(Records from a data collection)
—————

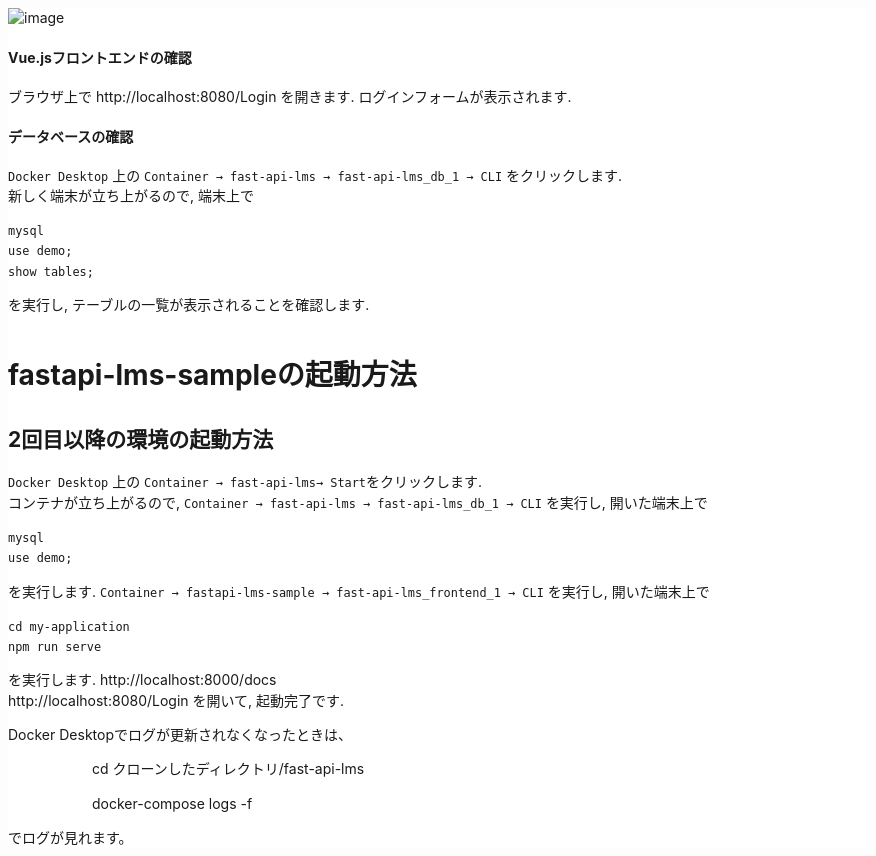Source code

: ![image](https://user-images.githubusercontent.com/29095003/155275231-baab5717-d327-4657-925e-c23b175606fb.png)

#### Vue.jsフロントエンドの確認
ブラウザ上で http://localhost:8080/Login を開きます. 
ログインフォームが表示されます. 

#### データベースの確認
`Docker Desktop` 上の `Container → fast-api-lms → fast-api-lms_db_1 → CLI` をクリックします.   
新しく端末が立ち上がるので, 端末上で

    mysql
    use demo;
    show tables;
    
を実行し, テーブルの一覧が表示されることを確認します. 

# fastapi-lms-sampleの起動方法
## 2回目以降の環境の起動方法
`Docker Desktop` 上の `Container → fast-api-lms→ Start`をクリックします.   
コンテナが立ち上がるので, `Container → fast-api-lms → fast-api-lms_db_1 → CLI` を実行し, 開いた端末上で

    mysql
    use demo;
    
を実行します. 
 `Container → fastapi-lms-sample → fast-api-lms_frontend_1 → CLI` を実行し, 開いた端末上で
 
    cd my-application
    npm run serve
    
を実行します. 
http://localhost:8000/docs  
http://localhost:8080/Login
を開いて, 起動完了です. 

Docker Desktopでログが更新されなくなったときは、

 　　　　　　cd クローンしたディレクトリ/fast-api-lms

 　　　　　　docker-compose logs -f

でログが見れます。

—————

● **Aim of the task**
In the part of the data that opens with the line containing "# fastapi-lms-sampleの起動方法" and closes with the line containing "fastapi-lms-sample → fast-api-lms_frontend_1", rename "demo" to "lms_db" and leave everything else unchanged. Give back only those lines.

● **Result for this task**
# fastapi-lms-sampleの起動方法
## 2回目以降の環境の起動方法
`Docker Desktop` 上の `Container → fast-api-lms→ Start`をクリックします.   
コンテナが立ち上がるので, `Container → fast-api-lms → fast-api-lms_db_1 → CLI` を実行し, 開いた端末上で

    mysql
    use lms_db;
    
を実行します. 
 `Container → fastapi-lms-sample → fast-api-lms_frontend_1 → CLI` を実行し, 開いた端末上で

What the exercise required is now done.